■ Excerto do texto:
======
A tectónica de placas não é tão simples como parece na sua apresentação esquemática. As placas nem sempre deslizam sobre uma astenosfera, ou manto superior, bem lubrificada; a superfície de contacto nem sempre é uniforme mecanicamente (viscosidade, resistência à ruptura) e quimicamente; compreende asperidades variadas, é rugosa; pedaços da litosfera continental inferior podem ser arrastados à superfície da astenosfera como talvez tenha acontecido no arquipélago e sua abóbada oceânica.

As ilhas Canárias estão só a cerca de 100 Km da plataforma ou margem do continente africano. Porém, não pertencem ao continente, nem estão relacionadas com a tectónica norte-africana nem com o grande acidente tectónico activo de Agadir, sensivelmente alinhado com elas (J.C. Carracedo et al., 1998, Hot spot volcanism close to a passive continental margin: the Canary islands Geol. Mag., 135, 5, p. 591-604).
======
■ Tarefa 1: Repita exatamente, por favor, as linhas abaixo, desde a linha que contém "ІНШІ КАТЕГОРІЇ" até à linha que contém "Installer appli gratuite", ambas incluídas.
O texto e as linhas não têm qualquer relação entre si.

■ Conteúdo transcrito das páginas:
======
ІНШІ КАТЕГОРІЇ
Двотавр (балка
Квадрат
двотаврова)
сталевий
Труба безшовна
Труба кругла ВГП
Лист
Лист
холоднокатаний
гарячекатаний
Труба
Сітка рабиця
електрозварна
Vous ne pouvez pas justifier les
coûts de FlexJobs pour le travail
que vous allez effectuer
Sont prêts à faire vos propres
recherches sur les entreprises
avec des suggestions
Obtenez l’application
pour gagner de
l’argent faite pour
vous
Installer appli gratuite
======
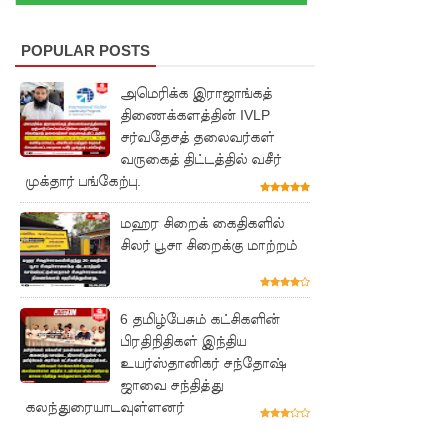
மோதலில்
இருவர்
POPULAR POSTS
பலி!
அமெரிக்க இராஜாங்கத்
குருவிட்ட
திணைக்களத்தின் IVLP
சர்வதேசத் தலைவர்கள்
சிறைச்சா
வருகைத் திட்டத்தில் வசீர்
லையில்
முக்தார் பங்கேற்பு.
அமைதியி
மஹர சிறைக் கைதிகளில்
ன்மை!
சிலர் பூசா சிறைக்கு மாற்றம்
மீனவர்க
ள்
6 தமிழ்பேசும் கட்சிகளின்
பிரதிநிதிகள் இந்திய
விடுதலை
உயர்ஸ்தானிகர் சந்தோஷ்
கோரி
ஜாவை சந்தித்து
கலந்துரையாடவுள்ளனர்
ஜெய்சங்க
======
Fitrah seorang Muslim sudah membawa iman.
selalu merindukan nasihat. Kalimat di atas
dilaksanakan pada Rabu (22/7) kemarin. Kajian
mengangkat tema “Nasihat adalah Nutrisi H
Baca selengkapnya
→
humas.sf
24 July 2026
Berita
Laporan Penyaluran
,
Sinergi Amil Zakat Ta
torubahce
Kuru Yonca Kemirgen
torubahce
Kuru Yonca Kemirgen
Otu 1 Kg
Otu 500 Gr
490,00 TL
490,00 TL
======
■ Tarefa 2: Reproduza fielmente o trecho do texto que vai de "A tectónica de" a "sua abóbada oceânica.".

■ Resultado 1:
ІНШІ КАТЕГОРІЇ
Двотавр (балка
Квадрат
двотаврова)
сталевий
Труба безшовна
Труба кругла ВГП
Лист
Лист
холоднокатаний
гарячекатаний
Труба
Сітка рабиця
електрозварна
Vous ne pouvez pas justifier les
coûts de FlexJobs pour le travail
que vous allez effectuer
Sont prêts à faire vos propres
recherches sur les entreprises
avec des suggestions
Obtenez l’application
pour gagner de
l’argent faite pour
vous
Installer appli gratuite

■ Resultado 2:
A tectónica de placas não é tão simples como parece na sua apresentação esquemática. As placas nem sempre deslizam sobre uma astenosfera, ou manto superior, bem lubrificada; a superfície de contacto nem sempre é uniforme mecanicamente (viscosidade, resistência à ruptura) e quimicamente; compreende asperidades variadas, é rugosa; pedaços da litosfera continental inferior podem ser arrastados à superfície da astenosfera como talvez tenha acontecido no arquipélago e sua abóbada oceânica.